Eric sank his head into his hands again, looking very much like he couldn’t breathe. Brandon reached behind him to take Skylar’s hand—whether to comfort himself or her, I didn’t know.

“So…what does this mean?” I asked. “He can’t track you anymore now that we ruined his thingy. Can’t we…Jesus, can’t we just tell him it’s over? I’m his daughter, after all, maybe he’d…maybe he’d listen to me.”

“Jane.” Eric’s voice was flat. Lifeless. Even I didn’t believe my own suggestion.

“I have some friends at the FBI,” Zola said. “I’ll contact them, see if there is an investigation already running into the Janus society or John Carson. In the meantime, you two have a choice: go back to your life and wait for him to send another whatever that thing is, or you can tell me the rest of what you know, and maybe I can help you get some protection while I start my own investigation…”

He trailed off. Again, it was clear that no one in the room thought we could just escape someone like my biological father.

“We could probably handle our own protection,” Brandon said snidely, earning an elbow from Skylar. He wasn’t wrong, though.

I turned to Eric, prepared to fight. “I don’t want to go back,” I said plainly. “I can’t do this. It’s…we’re not going to last. He’ll break us, and honestly, part of me thinks that’s exactly what he wants.”

Eric was quiet for a minute. Then he reached out and took my hands. This time I let him.

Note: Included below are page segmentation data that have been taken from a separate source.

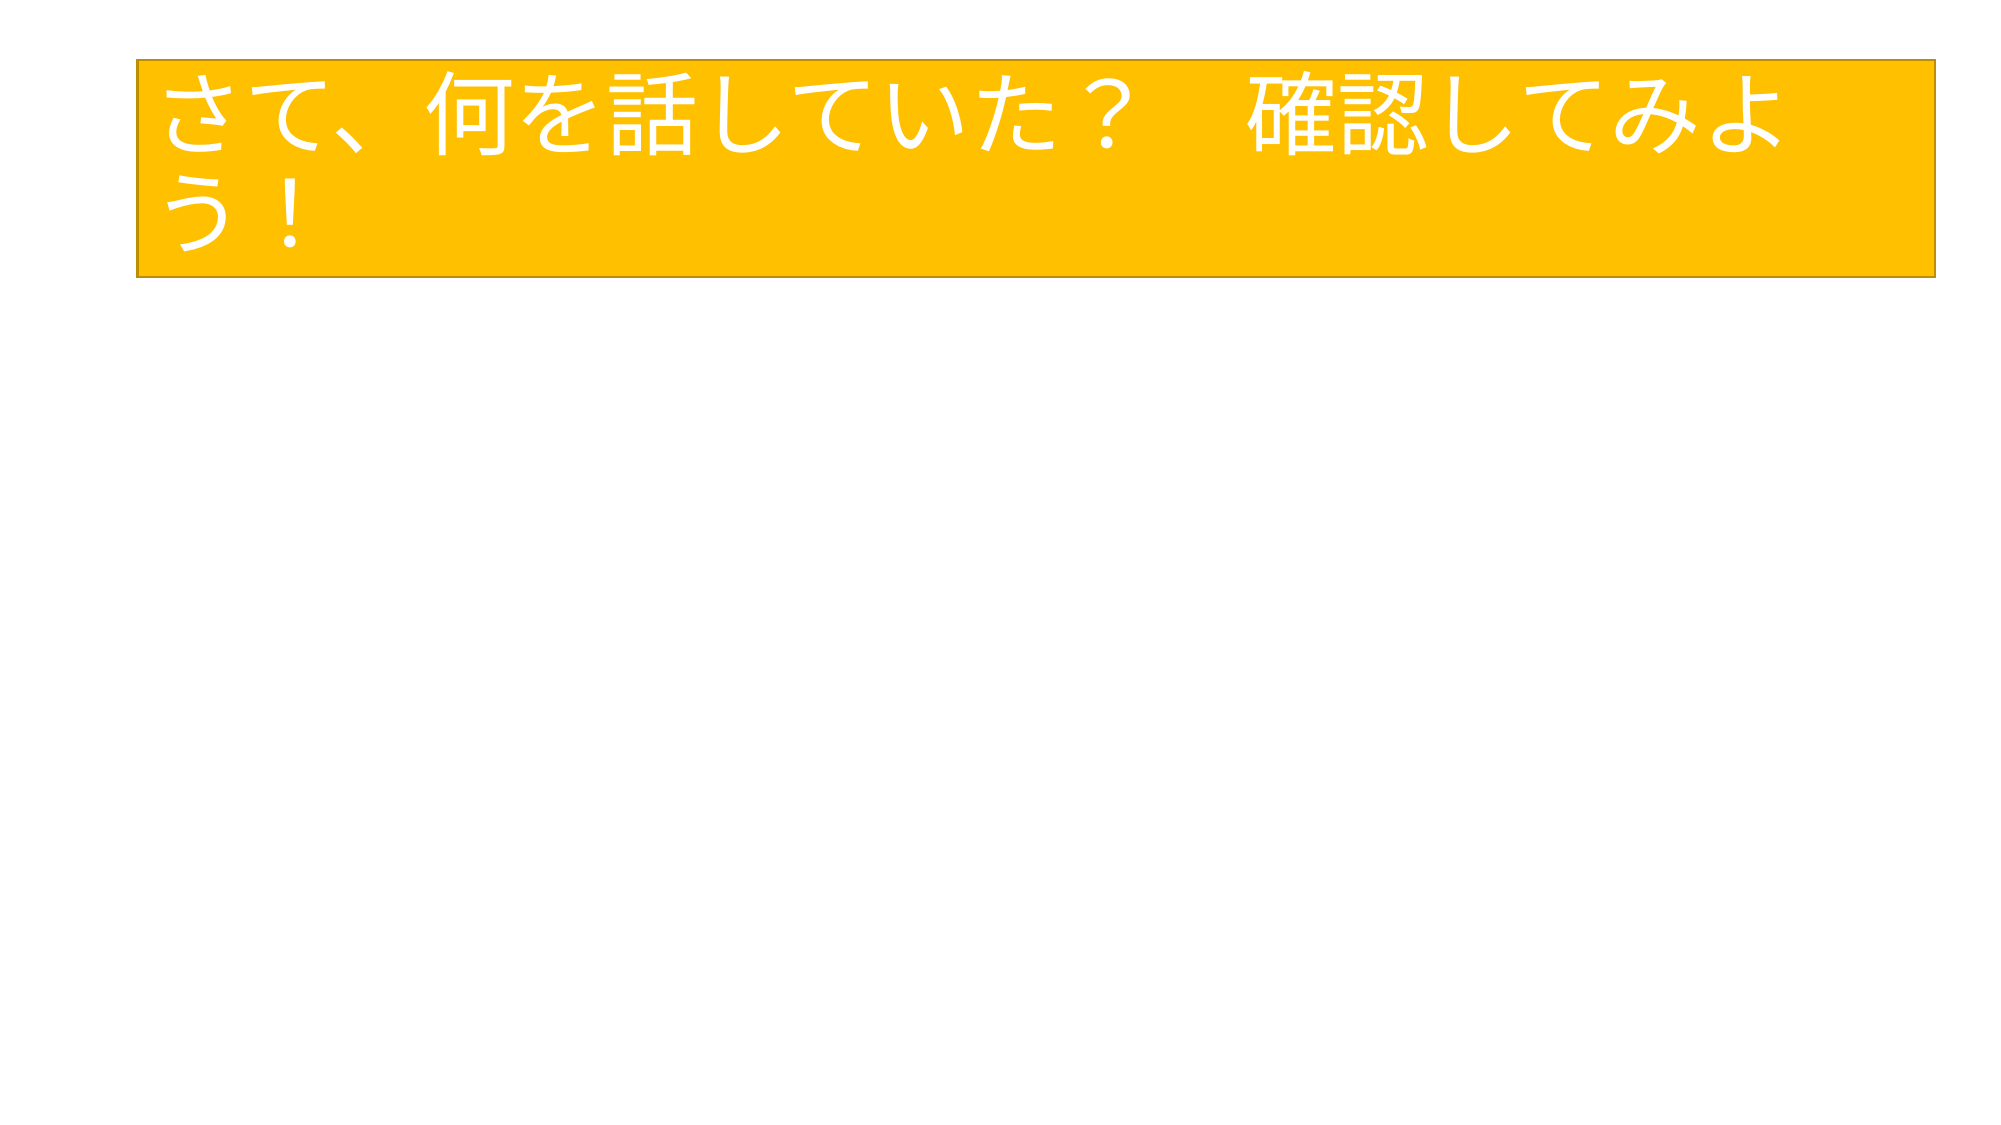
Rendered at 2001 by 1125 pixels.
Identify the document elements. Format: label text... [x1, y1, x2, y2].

title さて、何を話していた？ 確認してみよう！ [136, 59, 1936, 278]
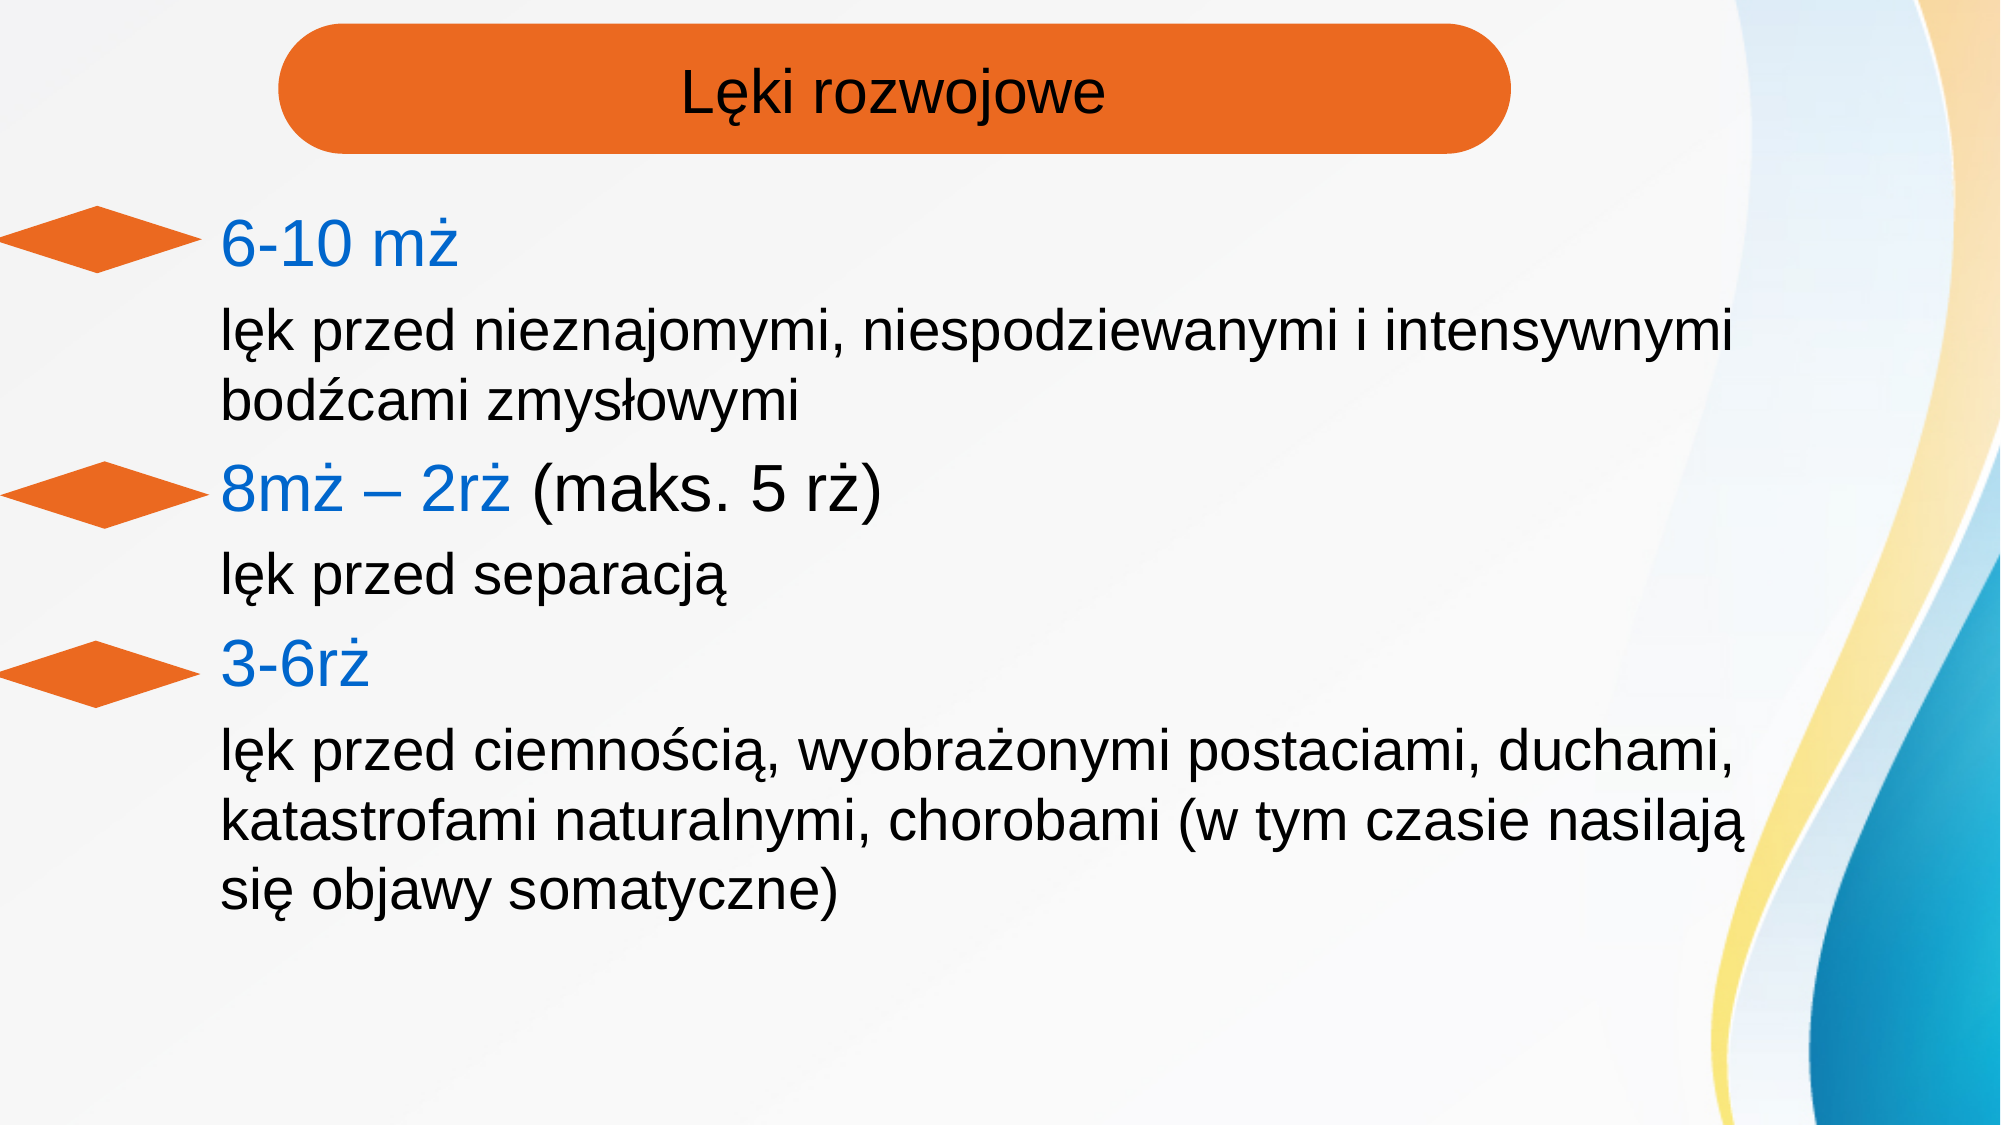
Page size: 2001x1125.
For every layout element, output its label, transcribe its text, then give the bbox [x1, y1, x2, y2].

text_box Lęki rozwojowe [277, 22, 1513, 155]
text_box [0, 640, 201, 709]
list 6-10 mż lęk przed nieznajomymi, niespodziewanymi i intensywnymi bodźcami zmysłowymi 8mż – 2rż (maks. 5 rż) lęk przed separacją 3-6rż lęk przed ciemnością, wyobrażonymi postaciami, duchami, katastrofami naturalnymi, chorobami (w tym czasie nasilają się objawy somatyczne) [205, 192, 1816, 1008]
picture [0, 0, 2001, 1125]
text_box [0, 205, 202, 274]
text_box [0, 461, 210, 529]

“I don’t want to live in that apartment, pretend we’re strangers,” I said quietly. “I d-don’t want to pretend to hate you anymore.” My voice cracked on the last bit, basically blaring my truth.

But when he looked up, all I saw was that same truth reflected. He was scared, of course. Much more than me—he knew firsthand what kinds of personal terrors John Carson was capable of. But Eric’s mask, the one he used to protect himself at all costs, was gone.

He squeezed my hands even tighter, his thumb brushing over the empty space where my rings should be.

“I don’t want to hate you either,” he whispered. “I can’t, Jane. I just can’t.”

“So what do we do?” I asked, my voice uncharacteristically small. “Do we—do we face him?”

“No,” Eric said, looking at me with wide eyes. “We run.”